I’m behind Northington 100% – but I’m not very optimistic. I think we’d need someone with higher profile to compete here.
What’s the source of your demographic inputs to the models? I’m a resident of OH-12, and it is one of the only districts in Ohio with a population increase since the last redistricting. That increase has come almost entirely in the very white, very suburban (and overwhelmingly GOP) Delaware County portion of the district.
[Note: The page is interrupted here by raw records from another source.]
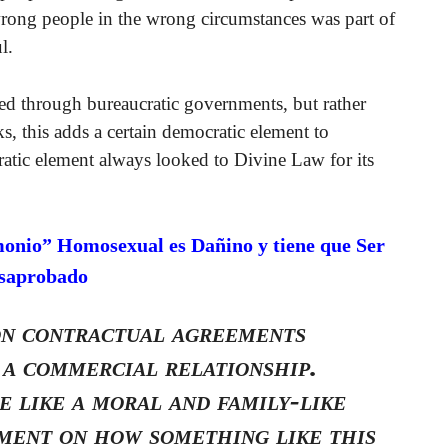
wrong people in the wrong circumstances was part of
l.
ed through bureaucratic governments, but rather
, this adds a certain democratic element to
tic element always looked to Divine Law for its
monio” Homosexual es Dañino y tiene que Ser
saprobado
on contractual agreements
 a commercial relationship.
e like a moral and family-like
ment on how something like this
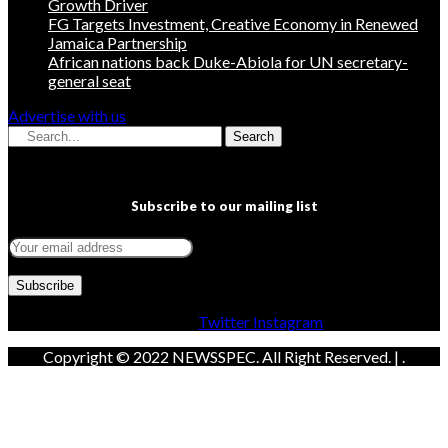
Growth Driver
FG Targets Investment, Creative Economy in Renewed
Jamaica Partnership
African nations back Duke-Abiola for UN secretary-
general seat
Advertise with us
Search
Subscribe to our mailing list
Facebook
Twitter
Instagram
Copyright © 2022 NEWSSPEC. All Right Reserved. | .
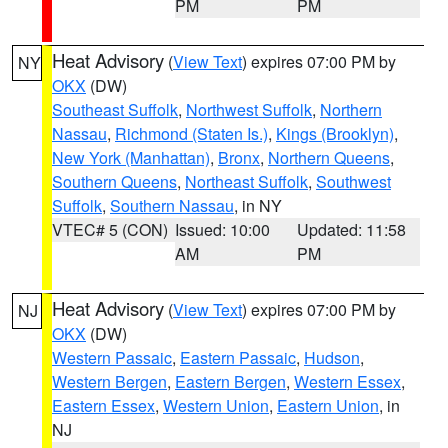
PM
PM
Heat Advisory
(
View Text
) expires 07:00 PM by
NY
OKX
(DW)
Southeast Suffolk
,
Northwest Suffolk
,
Northern
Nassau
,
Richmond (Staten Is.)
,
Kings (Brooklyn)
,
New York (Manhattan)
,
Bronx
,
Northern Queens
,
Southern Queens
,
Northeast Suffolk
,
Southwest
Suffolk
,
Southern Nassau
, in NY
VTEC# 5 (CON)
Issued: 10:00
Updated: 11:58
AM
PM
Heat Advisory
(
View Text
) expires 07:00 PM by
NJ
OKX
(DW)
Western Passaic
,
Eastern Passaic
,
Hudson
,
Western Bergen
,
Eastern Bergen
,
Western Essex
,
Eastern Essex
,
Western Union
,
Eastern Union
, in
NJ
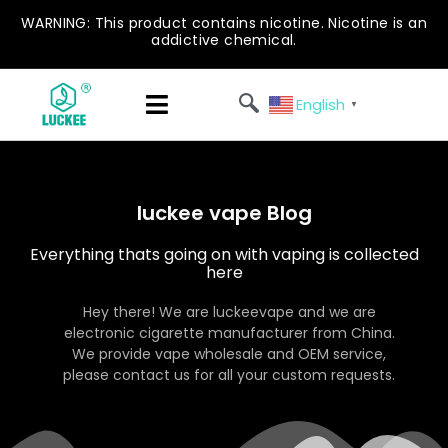
WARNING: This product contains nicotine. Nicotine is an
addictive chemical.
English
▼
luckee vape Blog
Everything thats going on with vaping is collected
here
Hey there! We are luckeevape and we are
electronic cigarette manufacturer from China.
We provide vape wholesale and OEM service,
please contact us for all your custom requests.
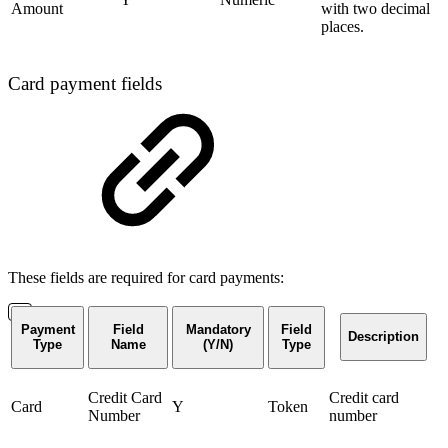
Amount
with two decimal
places.
Card payment fields
These fields are required for card payments:
Payment
Field
Mandatory
Field
Description
Type
Name
(Y/N)
Type
Credit Card
Credit card
Card
Y
Token
Number
number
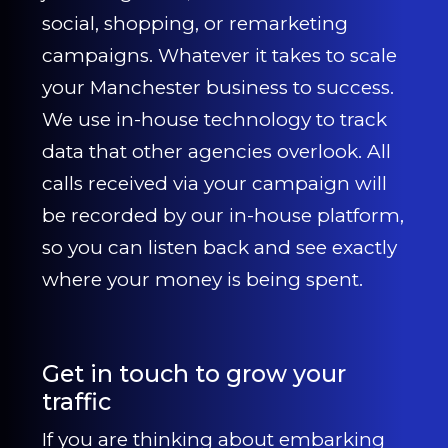
social, shopping, or remarketing
campaigns. Whatever it takes to scale
your Manchester business to success.
We use in-house technology to track
data that other agencies overlook. All
calls received via your campaign will
be recorded by our in-house platform,
so you can listen back and see exactly
where your money is being spent.
Get in touch to grow your
traffic
If you are thinking about embarking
If you’re using 2000 Census numbers as estimates, you’ll be over-weighting Dem-friendly demographic characteristics. If you’re using more recent estimates broken down by house district… are they publicly available?
Are a great way to predict retirements or vacancies. The seven GOP House members who have missed the most votes this session will not be returning: Charlie Norwood, JoAnn Davis, Barbara Cubin, Bobby Jindal, Duncan Hunter, Ton Tancredo, and Denny Hastert. Number 8 on the list is Ron Paul who may or may not be back (missed 25.6% of his votes). Number 9 is the retiting Ray LaHood. The next four on this list are Don Young (AK, missed 17.8%), Cathy McMorris Rogers (WA-5, 16.6%, gave birth), Steve Buyer (IN-4, bad knee, 16.0%), and Sam Johnson (15.3%). Bet Johnson and Young ride into the sunset. Buyer, too, if we are lucky.